Tissue sections (5 μm thick) were de-waxed at 60°C for 30 min followed by two 5-min washes with xylene. The sections were then rehydrated by sequential 5-min washes in 100%, 95%, and 80% ethanol and distilled water. Antigen retrieval was performed by heating the tissues at 95°C for 10 min in 0.01 M citrate buffer (pH 6.0). The endogenous peroxidase activity of the tissues was blocked by 3% hydrogen peroxide for 30 min, followed by incubation with primary detection antibodies overnight at 4°C. The sections were then incubated with the Polink-2 Plus® HRP Polymer Detection System (PV-9001 and PV-9002; ZSGB-BIO) according to the manufacturer’s instructions. The samples were developed using the 3, 3′-diaminobenzidine (DAB) substrate (Dako), and counterstained with hematoxylin.

The immunohistochemical staining was evaluated according to percentage and intensity. The percentage of positive cells was scored as 0–4 (0 = <10% cells; 1 = 10%–30% cells, 2 = 30%–50% cells, 3 = 50%–70% cells, and 4 = >70% cells), and the staining intensity of the positive cells was scored as 0–3 (0 = no staining, 1 = weak staining, 2 = intermediate staining, and 3 = strong staining). The percentage and intensity scores were summed to obtain the final immunohistochemical staining scores ranging from 0–7. Based on these scores, the protein expression level was classified into three groups: 0–2 = negative staining; 3–5 = moderate staining; and 6–7 = high staining.

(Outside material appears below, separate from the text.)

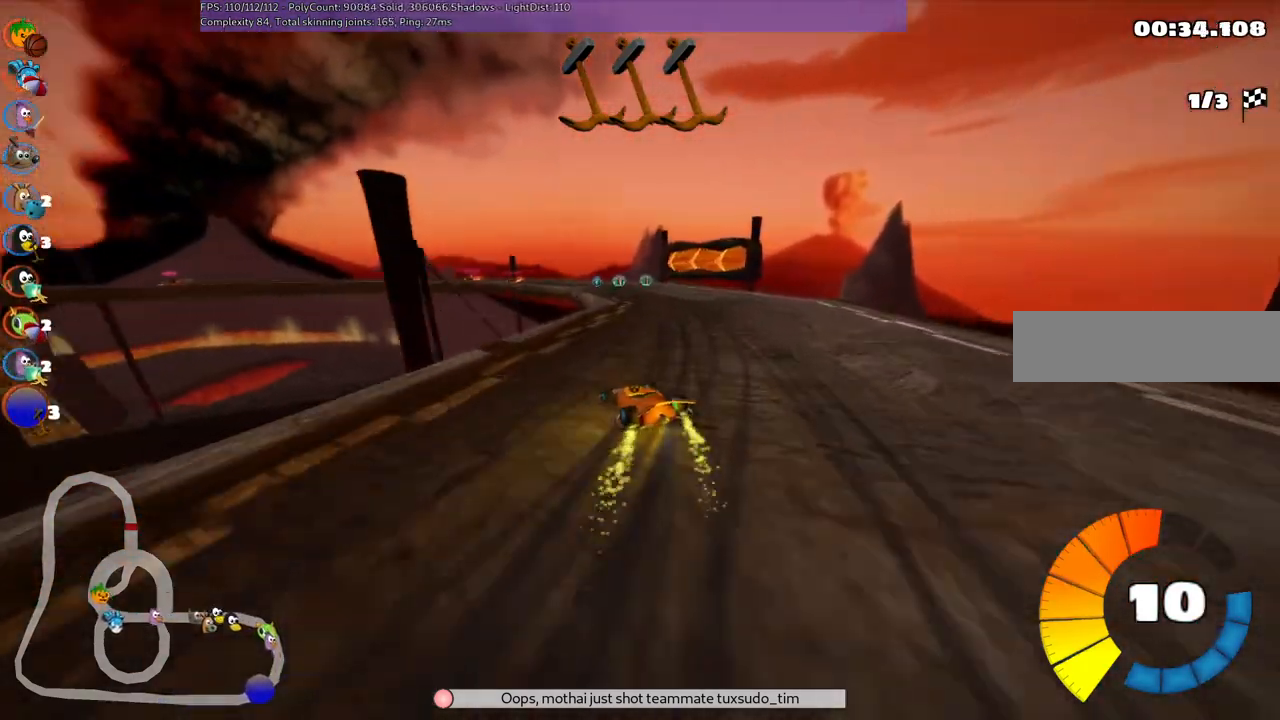
{"keys": ["m", "right", "up"], "events": [[50, "n", "down"], [150, "left", "up"], [250, "left", "down"], [250, "n", "up"], [433, "left", "up"]]}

Immunofluorescence Staining

Immunofluorescence staining was performed as previously described (15). Briefly, BCPAP and KTC-1 cells were washed three times with PBS, fixed in 4% paraformaldehyde for 20 min, permeabilized with 0.2% Triton-X 100 for 15 min, and then blocked with 5% BSA for 60 min. Cells were incubated with primary detection antibodies (anti-asporin and anti-HER2 (sc-7301); Santa Cruz) at 4°C overnight. Cells were then incubated with appropriate secondary detection antibodies [Alexa Fluor Plus 555-conjugated anti-mouse (A32727; Thermo Fisher) or anti-rabbit (A32727) antibody and Alexa Fluor 488-conjugated anti-rabbit (A11034; Thermo Fisher)]. Cell nuclei were stained with DAPI (Sigma) at a final concentration of 0.1 mg/mL. Fluorescent images were captured on a laser confocal microscope (LSM780; ZEISS).

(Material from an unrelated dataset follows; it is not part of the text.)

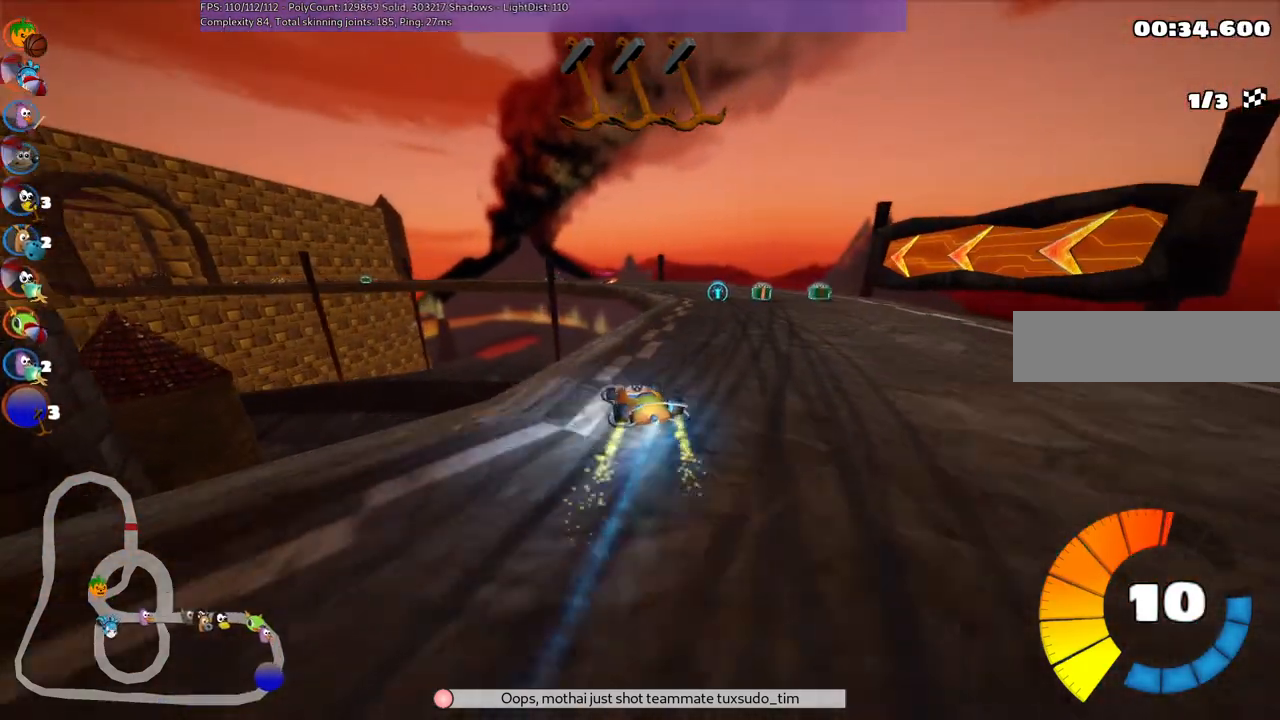
{"keys": ["m", "right", "up"], "events": [[167, "left", "down"], [317, "left", "up"]]}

Transfection of Thyroid Cancer Cell Lines

Poorly differentiated thyroid cancer cell lines [B-CPAP (RRID: CVCL_0153) and KTC-1 (RRID: CVCL_6300)] and anaplastic thyroid cancer (ATC) cell lines [BHT-101 (RRID: CVCL_1085)] were kindly provided by the Stem Cell Bank of the Chinese Academy of Sciences. BCPAP and KTC-1 cells were cultured in RPMI 1640 supplemented with 10% FBS and 1% non-essential amino acids (Invitrogen, USA). BHT101 cells were cultured in DMEM supplemented with 20% FBS. All human cell lines have been authenticated using short tandem repeat profiling within this year, and all experiments were performed with mycoplasma-free cells. Small interfering RNAs (siRNAs) were obtained from Guangzhou RiboBio (China). Three siRNAs targeting the Asporin gene were designed and synthesized (siRNA2: 5’-GTGACGGTGTTCCATATCA-3’; siRNA4: 5’-GGAGTATGTGCTCCTATTA-3’; siRNA5: 5’-GTGCTATTCACGAGTTGTA-3’). At the time of transfection, cells were plated onto a 6-well plate at 60%–80% confluence. Transfection was performed with RNAiMAX (13778-150; Thermo Fisher) according to the manufacturer’s protocol. RNAiMAX reagent (7.5 μL) and siRNAs were diluted in Opti-MEM and incubated at room temperature for 15 min. The mixtures were then added to cells, giving a final concentration of siRNAs of 30 pmol. BCPAP, KTC-1, and BHT101 cells were cultured for 72 h after transfection and were subsequently lysed in RIPA buffer (ab156034; Abcam).

Drug Treatment

For the Afatinib assay, BCPAP and KTC-1 Cells (4×105) were incubated with 100 ng/ml EGF (236-EG-200; R&D Systems) for 20 min, and then incubated with or without 1 μmol/L Afatinib (S1011; Selleckchem) for 2 h. For the PLX4032 assay, BCPAP and KTC-1 Cells (4×105) were also incubated with 100 ng/ml EGF for 20 min and then incubated with or without 2 μmol/L PLX4032 (S1267; Selleckchem) for 4 h. After Afatinib and PLX4032 treatment, BCPAP and KTC-1 Cells were washed with ice-cold PBS three times, and whole-cell lysates were subjected to SDS–PAGE and incubated with p-EGFRY845, p-ERK1/2, t-ERK1/2, SLUG, ZEB1, ZEB2, and β-actin antibodies, respectively.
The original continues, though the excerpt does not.